* [GOAL OF THE EXERCISE]: Every word of every entry must be retyped exactly.

* [DATA FOR PROCESSING]:

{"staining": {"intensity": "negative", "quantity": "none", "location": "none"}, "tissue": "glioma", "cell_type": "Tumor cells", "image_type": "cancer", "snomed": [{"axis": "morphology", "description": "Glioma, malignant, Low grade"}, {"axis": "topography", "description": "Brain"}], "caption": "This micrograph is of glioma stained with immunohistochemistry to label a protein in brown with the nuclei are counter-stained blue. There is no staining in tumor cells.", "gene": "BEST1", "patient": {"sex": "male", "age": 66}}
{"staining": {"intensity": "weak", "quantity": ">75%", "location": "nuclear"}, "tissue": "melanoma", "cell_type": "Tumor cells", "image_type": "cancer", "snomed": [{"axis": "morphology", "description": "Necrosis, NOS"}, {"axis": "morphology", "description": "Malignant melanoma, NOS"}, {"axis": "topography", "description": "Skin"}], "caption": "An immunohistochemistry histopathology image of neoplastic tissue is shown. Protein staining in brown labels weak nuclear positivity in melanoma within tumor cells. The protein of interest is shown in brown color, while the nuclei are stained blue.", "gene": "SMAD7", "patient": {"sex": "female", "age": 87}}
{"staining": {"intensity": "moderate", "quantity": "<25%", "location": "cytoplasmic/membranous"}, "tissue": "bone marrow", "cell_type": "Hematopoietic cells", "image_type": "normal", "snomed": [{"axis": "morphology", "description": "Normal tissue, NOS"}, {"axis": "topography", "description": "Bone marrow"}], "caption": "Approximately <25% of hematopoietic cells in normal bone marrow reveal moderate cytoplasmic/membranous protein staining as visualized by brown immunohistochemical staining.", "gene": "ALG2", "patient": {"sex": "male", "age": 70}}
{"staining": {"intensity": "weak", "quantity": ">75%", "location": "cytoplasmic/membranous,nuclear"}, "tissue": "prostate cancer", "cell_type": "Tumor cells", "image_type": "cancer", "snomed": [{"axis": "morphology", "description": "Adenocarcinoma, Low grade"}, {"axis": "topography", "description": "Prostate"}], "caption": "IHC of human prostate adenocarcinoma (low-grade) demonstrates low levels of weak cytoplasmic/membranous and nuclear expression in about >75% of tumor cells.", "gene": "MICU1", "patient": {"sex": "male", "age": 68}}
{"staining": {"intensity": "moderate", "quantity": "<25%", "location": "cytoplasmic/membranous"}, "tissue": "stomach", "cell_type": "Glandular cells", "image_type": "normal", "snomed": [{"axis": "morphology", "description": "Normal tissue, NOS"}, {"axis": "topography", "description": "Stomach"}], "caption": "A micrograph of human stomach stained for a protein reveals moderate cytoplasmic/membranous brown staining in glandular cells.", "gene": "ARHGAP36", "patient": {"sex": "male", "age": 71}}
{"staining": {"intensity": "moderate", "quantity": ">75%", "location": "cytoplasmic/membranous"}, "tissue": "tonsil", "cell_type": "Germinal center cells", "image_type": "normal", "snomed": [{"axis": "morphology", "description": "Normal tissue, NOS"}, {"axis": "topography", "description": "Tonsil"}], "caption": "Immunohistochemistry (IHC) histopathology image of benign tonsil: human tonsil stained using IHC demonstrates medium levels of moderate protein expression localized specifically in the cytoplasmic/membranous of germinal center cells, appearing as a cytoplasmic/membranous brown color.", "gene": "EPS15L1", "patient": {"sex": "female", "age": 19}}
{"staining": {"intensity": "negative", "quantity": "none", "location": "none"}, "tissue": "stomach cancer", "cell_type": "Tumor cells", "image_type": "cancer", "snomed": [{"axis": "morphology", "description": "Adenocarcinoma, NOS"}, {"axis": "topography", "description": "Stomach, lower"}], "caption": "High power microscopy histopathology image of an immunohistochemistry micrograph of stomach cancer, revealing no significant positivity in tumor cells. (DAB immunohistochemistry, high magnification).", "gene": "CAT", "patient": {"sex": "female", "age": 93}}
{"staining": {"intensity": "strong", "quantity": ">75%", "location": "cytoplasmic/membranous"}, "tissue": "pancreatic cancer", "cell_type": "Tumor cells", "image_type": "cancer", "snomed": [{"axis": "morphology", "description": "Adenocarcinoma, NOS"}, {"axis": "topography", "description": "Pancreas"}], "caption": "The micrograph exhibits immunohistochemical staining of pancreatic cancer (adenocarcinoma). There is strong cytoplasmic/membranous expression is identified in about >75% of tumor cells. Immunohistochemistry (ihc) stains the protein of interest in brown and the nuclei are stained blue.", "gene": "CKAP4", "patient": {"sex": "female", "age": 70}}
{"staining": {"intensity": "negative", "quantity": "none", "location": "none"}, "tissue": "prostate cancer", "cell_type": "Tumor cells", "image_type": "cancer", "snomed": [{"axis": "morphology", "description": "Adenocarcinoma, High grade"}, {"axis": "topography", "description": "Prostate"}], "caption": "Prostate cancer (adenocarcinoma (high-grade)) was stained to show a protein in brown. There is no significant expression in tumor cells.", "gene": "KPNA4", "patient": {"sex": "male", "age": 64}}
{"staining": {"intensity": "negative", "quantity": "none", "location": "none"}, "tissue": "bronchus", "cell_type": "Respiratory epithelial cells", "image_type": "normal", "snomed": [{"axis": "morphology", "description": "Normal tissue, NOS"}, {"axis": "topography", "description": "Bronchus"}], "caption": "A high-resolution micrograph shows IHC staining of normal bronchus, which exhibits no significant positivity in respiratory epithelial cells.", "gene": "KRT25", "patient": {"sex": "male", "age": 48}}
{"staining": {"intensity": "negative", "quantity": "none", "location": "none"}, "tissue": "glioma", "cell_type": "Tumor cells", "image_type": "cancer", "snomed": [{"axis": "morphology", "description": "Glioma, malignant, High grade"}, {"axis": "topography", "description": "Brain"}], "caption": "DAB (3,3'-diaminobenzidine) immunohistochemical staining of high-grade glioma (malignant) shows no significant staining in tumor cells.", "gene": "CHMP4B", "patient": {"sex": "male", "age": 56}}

* [EXERCISE RESULT]:
{"staining": {"intensity": "negative", "quantity": "none", "location": "none"}, "tissue": "glioma", "cell_type": "Tumor cells", "image_type": "cancer", "snomed": [{"axis": "morphology", "description": "Glioma, malignant, Low grade"}, {"axis": "topography", "description": "Brain"}], "caption": "This micrograph is of glioma stained with immunohistochemistry to label a protein in brown with the nuclei are counter-stained blue. There is no staining in tumor cells.", "gene": "BEST1", "patient": {"sex": "male", "age": 66}}
{"staining": {"intensity": "weak", "quantity": ">75%", "location": "nuclear"}, "tissue": "melanoma", "cell_type": "Tumor cells", "image_type": "cancer", "snomed": [{"axis": "morphology", "description": "Necrosis, NOS"}, {"axis": "morphology", "description": "Malignant melanoma, NOS"}, {"axis": "topography", "description": "Skin"}], "caption": "An immunohistochemistry histopathology image of neoplastic tissue is shown. Protein staining in brown labels weak nuclear positivity in melanoma within tumor cells. The protein of interest is shown in brown color, while the nuclei are stained blue.", "gene": "SMAD7", "patient": {"sex": "female", "age": 87}}
{"staining": {"intensity": "moderate", "quantity": "<25%", "location": "cytoplasmic/membranous"}, "tissue": "bone marrow", "cell_type": "Hematopoietic cells", "image_type": "normal", "snomed": [{"axis": "morphology", "description": "Normal tissue, NOS"}, {"axis": "topography", "description": "Bone marrow"}], "caption": "Approximately <25% of hematopoietic cells in normal bone marrow reveal moderate cytoplasmic/membranous protein staining as visualized by brown immunohistochemical staining.", "gene": "ALG2", "patient": {"sex": "male", "age": 70}}
{"staining": {"intensity": "weak", "quantity": ">75%", "location": "cytoplasmic/membranous,nuclear"}, "tissue": "prostate cancer", "cell_type": "Tumor cells", "image_type": "cancer", "snomed": [{"axis": "morphology", "description": "Adenocarcinoma, Low grade"}, {"axis": "topography", "description": "Prostate"}], "caption": "IHC of human prostate adenocarcinoma (low-grade) demonstrates low levels of weak cytoplasmic/membranous and nuclear expression in about >75% of tumor cells.", "gene": "MICU1", "patient": {"sex": "male", "age": 68}}
{"staining": {"intensity": "moderate", "quantity": "<25%", "location": "cytoplasmic/membranous"}, "tissue": "stomach", "cell_type": "Glandular cells", "image_type": "normal", "snomed": [{"axis": "morphology", "description": "Normal tissue, NOS"}, {"axis": "topography", "description": "Stomach"}], "caption": "A micrograph of human stomach stained for a protein reveals moderate cytoplasmic/membranous brown staining in glandular cells.", "gene": "ARHGAP36", "patient": {"sex": "male", "age": 71}}
{"staining": {"intensity": "moderate", "quantity": ">75%", "location": "cytoplasmic/membranous"}, "tissue": "tonsil", "cell_type": "Germinal center cells", "image_type": "normal", "snomed": [{"axis": "morphology", "description": "Normal tissue, NOS"}, {"axis": "topography", "description": "Tonsil"}], "caption": "Immunohistochemistry (IHC) histopathology image of benign tonsil: human tonsil stained using IHC demonstrates medium levels of moderate protein expression localized specifically in the cytoplasmic/membranous of germinal center cells, appearing as a cytoplasmic/membranous brown color.", "gene": "EPS15L1", "patient": {"sex": "female", "age": 19}}
{"staining": {"intensity": "negative", "quantity": "none", "location": "none"}, "tissue": "stomach cancer", "cell_type": "Tumor cells", "image_type": "cancer", "snomed": [{"axis": "morphology", "description": "Adenocarcinoma, NOS"}, {"axis": "topography", "description": "Stomach, lower"}], "caption": "High power microscopy histopathology image of an immunohistochemistry micrograph of stomach cancer, revealing no significant positivity in tumor cells. (DAB immunohistochemistry, high magnification).", "gene": "CAT", "patient": {"sex": "female", "age": 93}}
{"staining": {"intensity": "strong", "quantity": ">75%", "location": "cytoplasmic/membranous"}, "tissue": "pancreatic cancer", "cell_type": "Tumor cells", "image_type": "cancer", "snomed": [{"axis": "morphology", "description": "Adenocarcinoma, NOS"}, {"axis": "topography", "description": "Pancreas"}], "caption": "The micrograph exhibits immunohistochemical staining of pancreatic cancer (adenocarcinoma). There is strong cytoplasmic/membranous expression is identified in about >75% of tumor cells. Immunohistochemistry (ihc) stains the protein of interest in brown and the nuclei are stained blue.", "gene": "CKAP4", "patient": {"sex": "female", "age": 70}}
{"staining": {"intensity": "negative", "quantity": "none", "location": "none"}, "tissue": "prostate cancer", "cell_type": "Tumor cells", "image_type": "cancer", "snomed": [{"axis": "morphology", "description": "Adenocarcinoma, High grade"}, {"axis": "topography", "description": "Prostate"}], "caption": "Prostate cancer (adenocarcinoma (high-grade)) was stained to show a protein in brown. There is no significant expression in tumor cells.", "gene": "KPNA4", "patient": {"sex": "male", "age": 64}}
{"staining": {"intensity": "negative", "quantity": "none", "location": "none"}, "tissue": "bronchus", "cell_type": "Respiratory epithelial cells", "image_type": "normal", "snomed": [{"axis": "morphology", "description": "Normal tissue, NOS"}, {"axis": "topography", "description": "Bronchus"}], "caption": "A high-resolution micrograph shows IHC staining of normal bronchus, which exhibits no significant positivity in respiratory epithelial cells.", "gene": "KRT25", "patient": {"sex": "male", "age": 48}}
{"staining": {"intensity": "negative", "quantity": "none", "location": "none"}, "tissue": "glioma", "cell_type": "Tumor cells", "image_type": "cancer", "snomed": [{"axis": "morphology", "description": "Glioma, malignant, High grade"}, {"axis": "topography", "description": "Brain"}], "caption": "DAB (3,3'-diaminobenzidine) immunohistochemical staining of high-grade glioma (malignant) shows no significant staining in tumor cells.", "gene": "CHMP4B", "patient": {"sex": "male", "age": 56}}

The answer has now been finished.